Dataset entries
* * *

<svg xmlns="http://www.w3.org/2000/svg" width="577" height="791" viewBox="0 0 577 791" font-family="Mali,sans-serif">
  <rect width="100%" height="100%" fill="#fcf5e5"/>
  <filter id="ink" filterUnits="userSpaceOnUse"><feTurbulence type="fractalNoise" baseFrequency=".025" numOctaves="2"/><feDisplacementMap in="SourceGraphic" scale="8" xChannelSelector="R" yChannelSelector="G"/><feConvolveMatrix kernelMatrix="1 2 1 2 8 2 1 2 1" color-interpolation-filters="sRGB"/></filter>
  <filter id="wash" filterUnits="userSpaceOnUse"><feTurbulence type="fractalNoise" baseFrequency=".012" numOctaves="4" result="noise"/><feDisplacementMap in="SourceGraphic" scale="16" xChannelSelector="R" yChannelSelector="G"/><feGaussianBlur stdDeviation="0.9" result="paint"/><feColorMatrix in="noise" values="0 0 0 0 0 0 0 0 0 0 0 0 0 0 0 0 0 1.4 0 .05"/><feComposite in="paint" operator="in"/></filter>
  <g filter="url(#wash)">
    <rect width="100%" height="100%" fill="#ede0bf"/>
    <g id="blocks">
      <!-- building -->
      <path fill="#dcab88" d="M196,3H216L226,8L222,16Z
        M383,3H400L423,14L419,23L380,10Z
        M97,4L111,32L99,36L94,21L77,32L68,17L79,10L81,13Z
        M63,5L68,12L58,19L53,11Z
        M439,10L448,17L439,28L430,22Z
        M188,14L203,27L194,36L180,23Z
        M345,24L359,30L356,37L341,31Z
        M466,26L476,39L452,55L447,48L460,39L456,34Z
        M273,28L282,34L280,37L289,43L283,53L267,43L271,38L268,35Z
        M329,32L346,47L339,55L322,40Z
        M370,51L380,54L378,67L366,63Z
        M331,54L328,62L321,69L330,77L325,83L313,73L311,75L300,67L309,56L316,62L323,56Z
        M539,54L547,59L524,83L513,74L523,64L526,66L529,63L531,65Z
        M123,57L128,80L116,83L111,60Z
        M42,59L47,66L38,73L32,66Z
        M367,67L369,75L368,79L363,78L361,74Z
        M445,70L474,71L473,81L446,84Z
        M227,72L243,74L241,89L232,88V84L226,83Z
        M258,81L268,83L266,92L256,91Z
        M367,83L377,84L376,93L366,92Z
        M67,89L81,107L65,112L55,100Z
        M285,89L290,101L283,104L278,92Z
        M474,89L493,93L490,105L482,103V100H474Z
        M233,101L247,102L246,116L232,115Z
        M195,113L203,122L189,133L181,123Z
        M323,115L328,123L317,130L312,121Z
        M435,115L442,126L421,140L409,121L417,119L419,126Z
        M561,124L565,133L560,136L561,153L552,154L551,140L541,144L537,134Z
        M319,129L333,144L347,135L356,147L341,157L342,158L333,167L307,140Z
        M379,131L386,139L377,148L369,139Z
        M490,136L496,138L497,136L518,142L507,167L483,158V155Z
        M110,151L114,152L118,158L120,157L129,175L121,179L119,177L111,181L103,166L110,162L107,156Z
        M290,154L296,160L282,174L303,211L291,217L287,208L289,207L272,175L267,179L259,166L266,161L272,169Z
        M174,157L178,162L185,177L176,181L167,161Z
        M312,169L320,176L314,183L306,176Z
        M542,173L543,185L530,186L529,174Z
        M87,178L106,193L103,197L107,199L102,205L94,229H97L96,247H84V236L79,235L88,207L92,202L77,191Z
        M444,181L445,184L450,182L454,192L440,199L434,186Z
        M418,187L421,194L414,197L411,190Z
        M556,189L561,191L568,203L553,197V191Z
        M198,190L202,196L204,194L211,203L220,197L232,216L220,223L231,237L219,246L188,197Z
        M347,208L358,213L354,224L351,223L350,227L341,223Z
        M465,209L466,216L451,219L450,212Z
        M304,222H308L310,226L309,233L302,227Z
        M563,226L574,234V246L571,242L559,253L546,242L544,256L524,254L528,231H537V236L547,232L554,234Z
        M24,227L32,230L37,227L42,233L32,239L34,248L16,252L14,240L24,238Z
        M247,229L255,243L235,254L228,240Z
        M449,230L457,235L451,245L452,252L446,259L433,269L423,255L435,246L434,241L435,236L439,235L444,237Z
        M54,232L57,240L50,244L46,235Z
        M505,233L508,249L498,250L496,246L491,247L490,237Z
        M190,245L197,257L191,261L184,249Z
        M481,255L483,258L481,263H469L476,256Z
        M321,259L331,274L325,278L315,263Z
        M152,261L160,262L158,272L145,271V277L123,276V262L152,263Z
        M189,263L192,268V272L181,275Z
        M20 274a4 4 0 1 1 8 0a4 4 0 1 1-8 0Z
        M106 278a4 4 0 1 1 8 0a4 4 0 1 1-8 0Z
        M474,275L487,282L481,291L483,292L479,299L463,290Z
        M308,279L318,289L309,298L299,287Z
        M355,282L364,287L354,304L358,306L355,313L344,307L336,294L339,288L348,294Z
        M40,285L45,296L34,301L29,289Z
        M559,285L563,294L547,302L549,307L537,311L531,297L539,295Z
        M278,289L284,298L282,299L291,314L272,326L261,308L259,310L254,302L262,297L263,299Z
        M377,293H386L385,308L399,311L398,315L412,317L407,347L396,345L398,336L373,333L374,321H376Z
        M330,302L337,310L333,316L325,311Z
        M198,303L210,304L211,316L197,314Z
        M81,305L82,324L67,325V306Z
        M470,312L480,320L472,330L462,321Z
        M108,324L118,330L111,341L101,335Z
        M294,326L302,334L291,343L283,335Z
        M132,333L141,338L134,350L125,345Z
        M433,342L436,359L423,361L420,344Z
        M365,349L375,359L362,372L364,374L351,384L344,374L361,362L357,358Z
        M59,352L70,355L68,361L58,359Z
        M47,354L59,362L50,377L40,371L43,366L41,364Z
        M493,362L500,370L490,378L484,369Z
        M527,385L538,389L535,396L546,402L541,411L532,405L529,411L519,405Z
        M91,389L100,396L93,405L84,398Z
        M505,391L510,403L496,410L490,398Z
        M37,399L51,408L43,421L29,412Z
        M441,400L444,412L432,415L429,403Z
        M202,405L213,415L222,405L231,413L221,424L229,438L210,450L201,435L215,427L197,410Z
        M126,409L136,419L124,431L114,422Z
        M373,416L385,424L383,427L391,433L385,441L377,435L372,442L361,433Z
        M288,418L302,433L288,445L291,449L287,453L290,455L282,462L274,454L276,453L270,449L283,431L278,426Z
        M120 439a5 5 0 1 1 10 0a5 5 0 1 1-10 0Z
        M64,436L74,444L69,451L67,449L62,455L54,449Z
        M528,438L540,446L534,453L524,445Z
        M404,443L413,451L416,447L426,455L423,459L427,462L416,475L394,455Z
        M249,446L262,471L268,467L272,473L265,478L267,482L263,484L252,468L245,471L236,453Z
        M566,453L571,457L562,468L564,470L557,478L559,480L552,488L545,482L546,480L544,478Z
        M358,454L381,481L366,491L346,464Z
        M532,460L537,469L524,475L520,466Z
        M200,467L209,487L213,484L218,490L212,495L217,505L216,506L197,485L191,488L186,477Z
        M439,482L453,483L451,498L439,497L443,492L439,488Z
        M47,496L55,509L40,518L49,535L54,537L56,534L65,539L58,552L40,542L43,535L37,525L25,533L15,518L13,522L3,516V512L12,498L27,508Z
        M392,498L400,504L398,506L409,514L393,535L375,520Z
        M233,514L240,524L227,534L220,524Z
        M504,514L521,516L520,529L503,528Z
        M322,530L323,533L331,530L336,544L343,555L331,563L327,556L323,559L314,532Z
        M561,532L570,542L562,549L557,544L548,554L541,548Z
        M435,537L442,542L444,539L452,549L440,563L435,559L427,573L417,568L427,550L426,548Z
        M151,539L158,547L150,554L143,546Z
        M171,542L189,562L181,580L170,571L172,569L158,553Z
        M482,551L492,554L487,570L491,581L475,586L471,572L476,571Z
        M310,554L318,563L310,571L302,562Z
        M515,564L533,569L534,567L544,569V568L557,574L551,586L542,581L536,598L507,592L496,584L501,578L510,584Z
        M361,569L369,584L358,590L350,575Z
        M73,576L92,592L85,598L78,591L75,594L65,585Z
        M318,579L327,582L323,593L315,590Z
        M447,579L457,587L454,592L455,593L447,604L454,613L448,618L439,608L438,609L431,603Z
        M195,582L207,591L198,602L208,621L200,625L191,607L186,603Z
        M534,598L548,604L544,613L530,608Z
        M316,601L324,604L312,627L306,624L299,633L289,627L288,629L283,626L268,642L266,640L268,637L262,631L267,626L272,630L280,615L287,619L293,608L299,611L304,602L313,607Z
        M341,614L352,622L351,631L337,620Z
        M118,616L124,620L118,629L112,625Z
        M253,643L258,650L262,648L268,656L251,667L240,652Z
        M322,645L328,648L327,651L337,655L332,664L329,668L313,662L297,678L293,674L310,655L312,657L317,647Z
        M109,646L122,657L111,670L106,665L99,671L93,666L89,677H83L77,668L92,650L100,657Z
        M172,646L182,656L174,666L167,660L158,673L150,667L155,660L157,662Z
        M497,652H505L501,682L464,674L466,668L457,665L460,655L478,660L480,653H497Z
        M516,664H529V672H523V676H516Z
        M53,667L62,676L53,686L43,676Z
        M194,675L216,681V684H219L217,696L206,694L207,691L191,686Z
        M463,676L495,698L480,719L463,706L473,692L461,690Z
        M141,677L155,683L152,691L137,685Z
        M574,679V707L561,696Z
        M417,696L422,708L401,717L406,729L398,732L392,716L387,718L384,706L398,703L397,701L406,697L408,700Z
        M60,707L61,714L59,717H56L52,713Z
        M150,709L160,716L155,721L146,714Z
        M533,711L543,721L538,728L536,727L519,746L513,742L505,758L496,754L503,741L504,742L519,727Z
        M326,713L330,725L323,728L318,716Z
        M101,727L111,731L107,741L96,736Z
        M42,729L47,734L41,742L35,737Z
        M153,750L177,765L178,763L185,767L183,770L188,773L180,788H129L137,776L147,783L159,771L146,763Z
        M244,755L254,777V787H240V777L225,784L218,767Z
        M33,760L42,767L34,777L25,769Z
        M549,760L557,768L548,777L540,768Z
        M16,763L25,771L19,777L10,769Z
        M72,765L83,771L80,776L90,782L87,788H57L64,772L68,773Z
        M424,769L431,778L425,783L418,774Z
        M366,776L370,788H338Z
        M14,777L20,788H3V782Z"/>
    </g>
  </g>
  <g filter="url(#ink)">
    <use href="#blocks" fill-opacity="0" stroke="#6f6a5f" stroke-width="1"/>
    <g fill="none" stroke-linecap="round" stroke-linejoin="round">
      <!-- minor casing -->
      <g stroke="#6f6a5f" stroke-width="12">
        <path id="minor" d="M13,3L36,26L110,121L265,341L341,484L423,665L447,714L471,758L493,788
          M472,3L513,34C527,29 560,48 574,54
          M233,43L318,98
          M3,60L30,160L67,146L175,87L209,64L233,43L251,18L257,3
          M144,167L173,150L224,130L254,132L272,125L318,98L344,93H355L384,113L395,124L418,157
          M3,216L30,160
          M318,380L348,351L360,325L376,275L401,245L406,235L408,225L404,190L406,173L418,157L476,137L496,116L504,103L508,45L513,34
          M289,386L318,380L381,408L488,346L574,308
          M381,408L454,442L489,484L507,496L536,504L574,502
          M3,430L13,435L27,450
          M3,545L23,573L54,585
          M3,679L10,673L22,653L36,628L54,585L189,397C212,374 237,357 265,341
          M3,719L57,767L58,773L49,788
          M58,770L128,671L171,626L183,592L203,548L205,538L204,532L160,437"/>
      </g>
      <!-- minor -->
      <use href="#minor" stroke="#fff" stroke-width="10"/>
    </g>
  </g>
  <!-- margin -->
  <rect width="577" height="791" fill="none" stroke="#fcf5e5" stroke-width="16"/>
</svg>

* * *

ASSIGNED TASK
Copy every line of the data where "filter" is found.

WRITTEN SOLUTION
  <filter id="ink" filterUnits="userSpaceOnUse"><feTurbulence type="fractalNoise" baseFrequency=".025" numOctaves="2"/><feDisplacementMap in="SourceGraphic" scale="8" xChannelSelector="R" yChannelSelector="G"/><feConvolveMatrix kernelMatrix="1 2 1 2 8 2 1 2 1" color-interpolation-filters="sRGB"/></filter>
  <filter id="wash" filterUnits="userSpaceOnUse"><feTurbulence type="fractalNoise" baseFrequency=".012" numOctaves="4" result="noise"/><feDisplacementMap in="SourceGraphic" scale="16" xChannelSelector="R" yChannelSelector="G"/><feGaussianBlur stdDeviation="0.9" result="paint"/><feColorMatrix in="noise" values="0 0 0 0 0 0 0 0 0 0 0 0 0 0 0 0 0 1.4 0 .05"/><feComposite in="paint" operator="in"/></filter>
  <g filter="url(#wash)">
  <g filter="url(#ink)">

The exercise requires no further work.